Sorting in reverse order is possible with the new operator >=<
, which
inverts the result of the <=>
comparator. To sort a playlist by the
most played songs in reverse order (most played first):
{ { play-count>> >=< } } sort-by-slots
Source code for sort-by-slots
: slot-comparator ( accessor comparator -- quot )
'[ [ _ execute ] bi@ _ execute dup +eq+ eq? [ drop f ] when ] ;
MACRO: compare-slots ( sort-specs -- <=> )
#! sort-spec: { accessor comparator }
[ first2 slot-comparator ] map '[ _ 2|| +eq+ or ] ;
: sort-by-slots ( seq sort-specs -- seq' )
'[ _ compare-slots ] sort ;
First, a bit about how Factor’s sort ( seq quot -- sortedseq )
word
works. It expects a quotation that compares two objects
lexicographically, which is element by element in dictionary order.

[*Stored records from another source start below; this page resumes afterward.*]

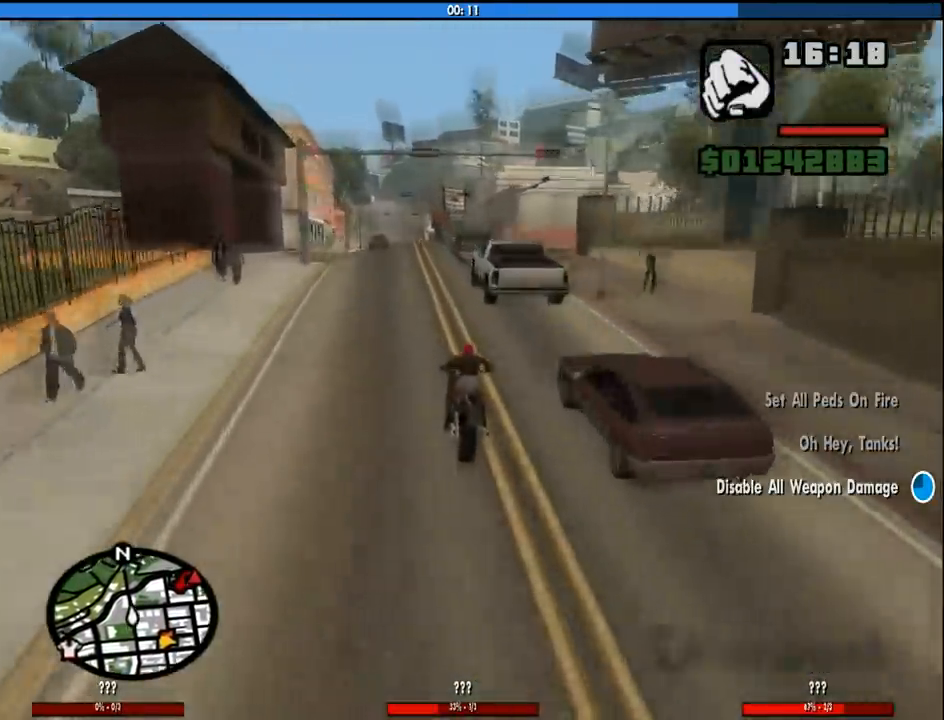
{"keys": ["w"], "mouse": [], "events": [[50, "2", "down"], [200, "2", "up"], [233, "2", "down"], [383, "2", "up"]]}
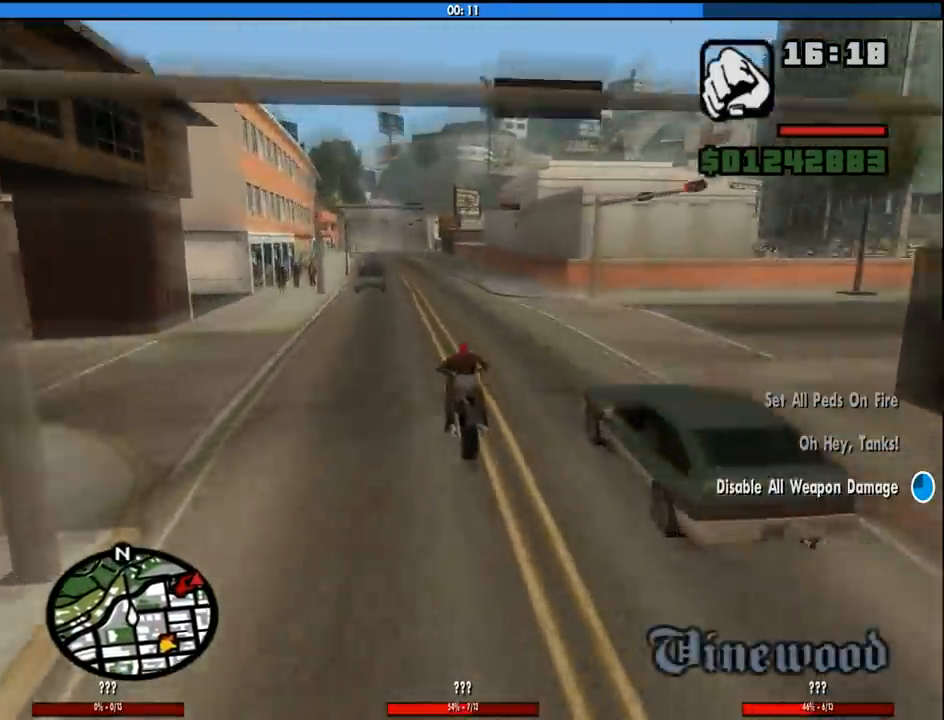
{"keys": ["2", "w"], "mouse": [], "events": [[17, "5", "down"], [167, "5", "up"], [250, "2", "down"], [400, "2", "up"], [483, "2", "down"]]}
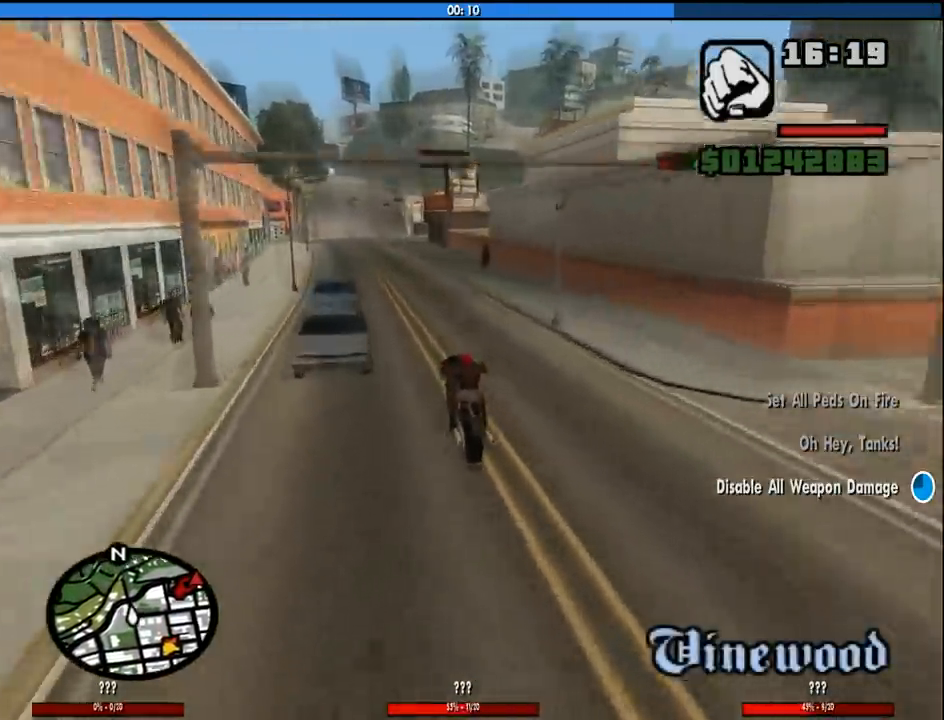
{"keys": ["2", "w"], "mouse": [], "events": [[133, "2", "up"], [183, "2", "down"], [317, "2", "up"], [367, "a", "down"], [417, "2", "down"], [467, "a", "up"]]}
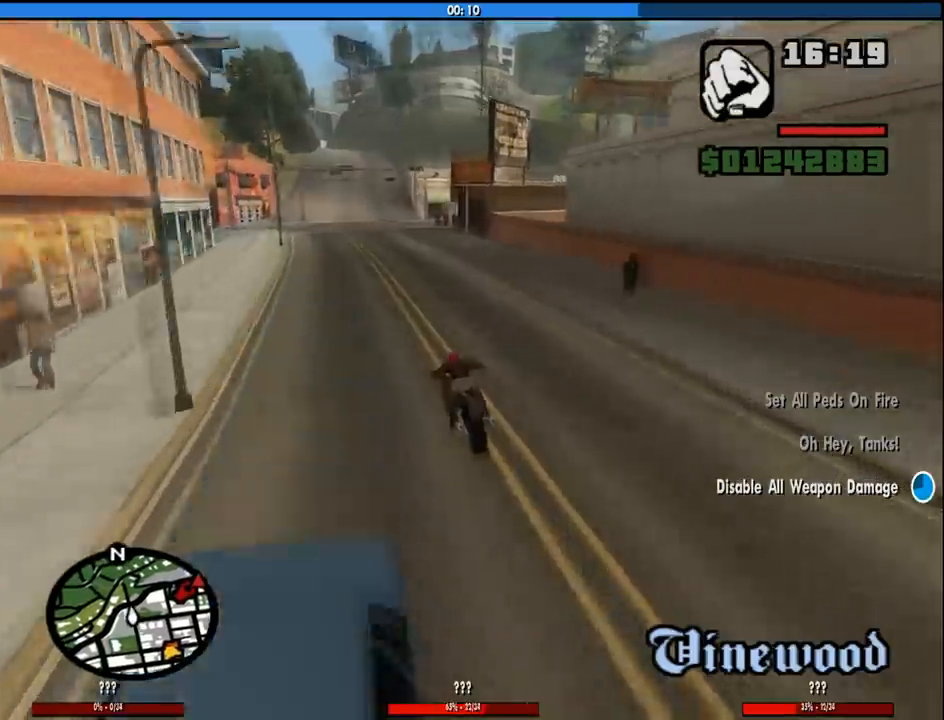
{"keys": [], "mouse": [], "events": [[50, "2", "up"], [50, "w", "up"], [283, "s", "down"], [483, "s", "up"]]}
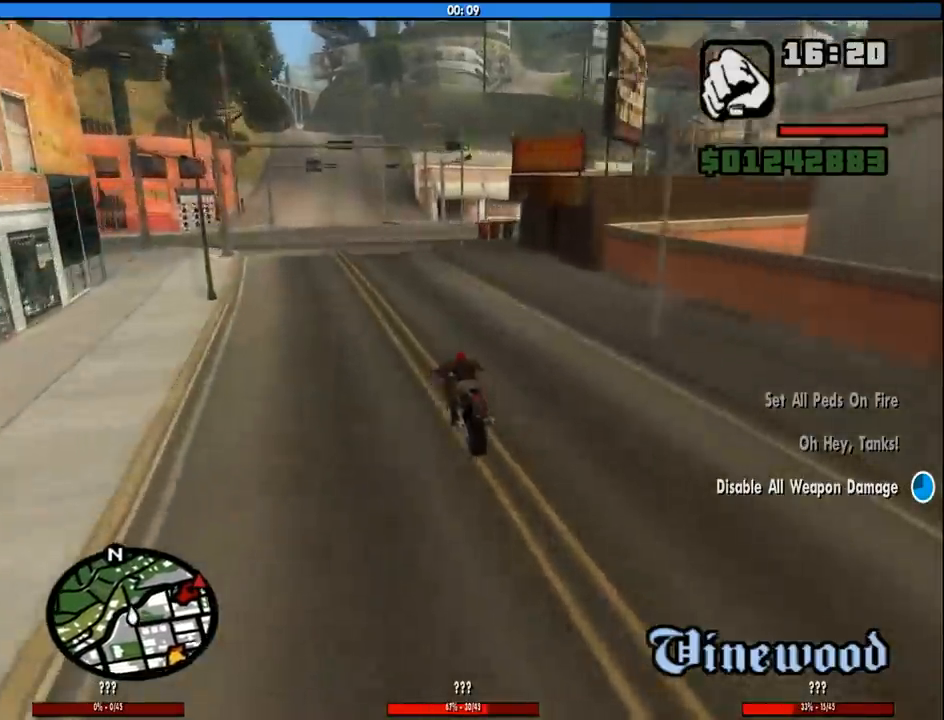
{"keys": ["d"], "mouse": [], "events": [[17, "s", "down"], [117, "d", "down"], [217, "s", "up"], [250, "space", "down"], [350, "space", "up"]]}
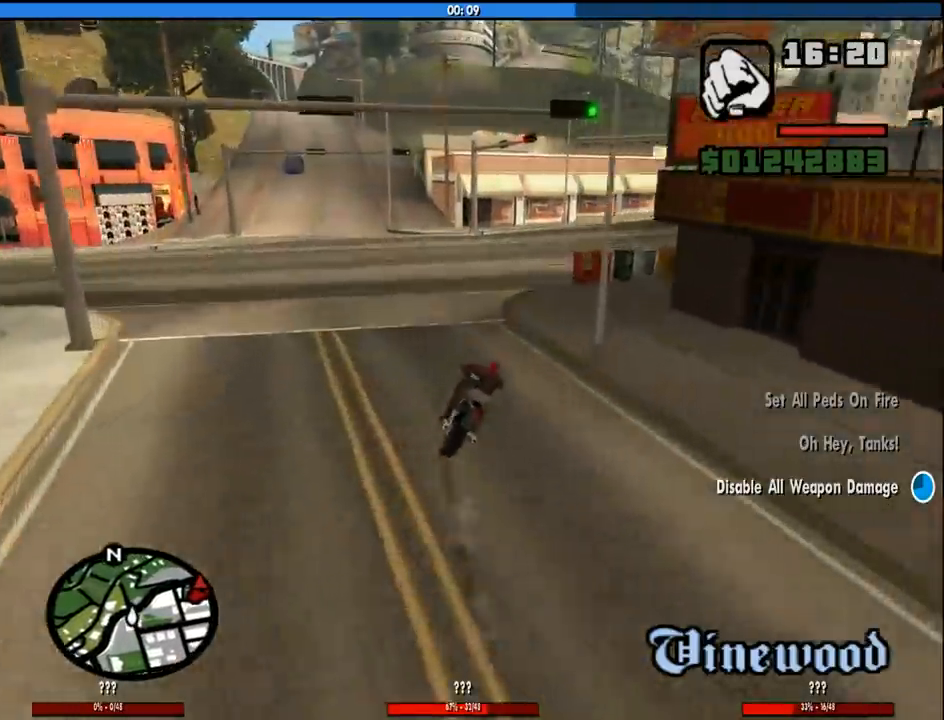
{"keys": ["1", "2", "d", "w"], "mouse": [], "events": [[183, "w", "down"], [267, "2", "down"], [417, "2", "up"], [467, "2", "down"], [500, "1", "down"]]}
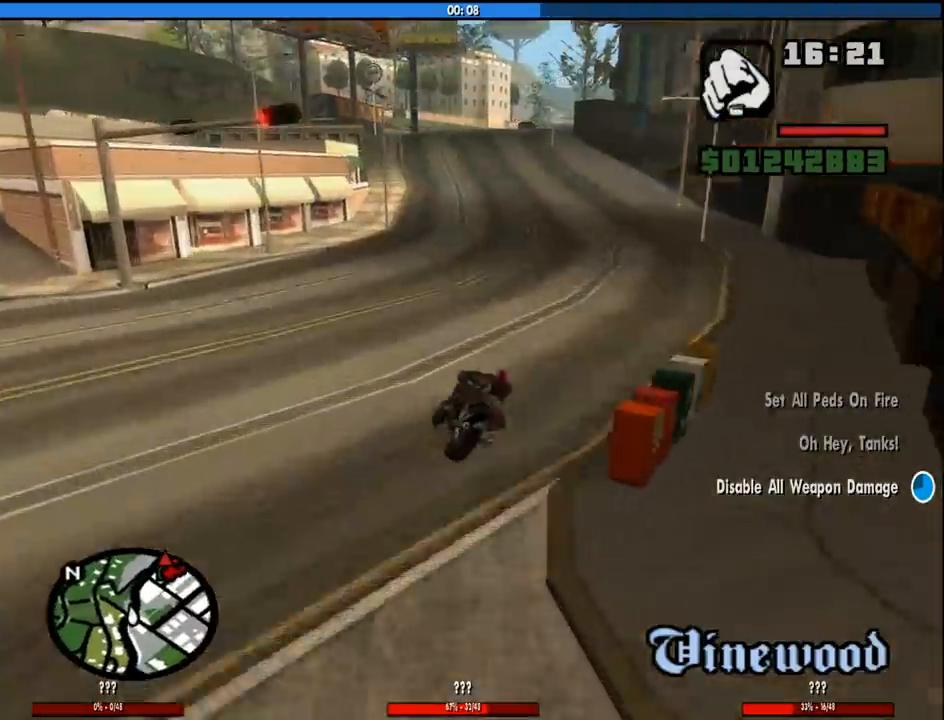
{"keys": ["2", "w"], "mouse": [], "events": [[100, "1", "up"], [100, "2", "up"], [200, "2", "down"], [333, "2", "up"], [383, "2", "down"], [383, "d", "up"]]}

Thus, the macro compare-slots
expands the sort-specs into a quotation
that compares tuples slot-by-slot until there is a difference. The
macro-expansion for the first example looks like this:
( scratchpad ) [ { { artist>> <=> } { album>> <=> } { track>> <=> } } compare-slots ] expand-macros .
f 2 [
\ artist>> \ <=> [ [ execute ] curry bi@ ] dip execute
dup +eq+ eq? [ drop f ] when
] [ [ drop ] dip ndup ] dip call dup
[ 2 [ ndrop ] curry dip ] [
2 [
\ album>> \ <=> [ [ execute ] curry bi@ ] dip execute
dup +eq+ eq? [ drop f ] when
] [ [ drop ] dip ndup ] dip call dup
[ 2 [ ndrop ] curry dip ] [
2 [
\ track>> \ <=> [ [ execute ] curry bi@ ] dip
execute dup +eq+ eq? [ drop f ] when
] [ [ drop ] dip ndup ] dip call dup
[ 2 [ ndrop ] curry dip ]
[ 2 [ drop ] dip ndrop t [ f ] [ no-cond ] if ] if
] if
] if +eq+ or
The macro first extracts the slots and compares with the first
comparator. If the comparator returns +lt+
or +gt+
then the
comparison is over, but if the comparator returns +eq+
then the next
comparison is invoked and the sort continues in the same way. Notice
that the slot-comparator
word replaces +eq+
with f
to avoid
short-circuiting the iteration done by 2||
. The final sort-by-slots
word is a trivial call to sort
with the new comparator word we just
defined.
Algorithmic complexity and ideas for improvement
The sorting bound is still O(n log n) for time, but of course the more
comparators that you need to break ties, the longer the algorithm will
take to run.
If your data has to be sorted anyway, it’s possible to sort and then
split the data into related slices using a sequence of accessors like
the above. You could then compute the playing time of every album, or
find your most-played song from every artist. Splitting with the same
accessors takes O(n) time, but the odds are that you probably won’t have
already sorted the data. So for unsorted data, there is a more efficient
way to extract features – you can instead partition it in O(n) time and
find features on each partition, avoiding sorting altogether. This will
be the subject of a future blog post.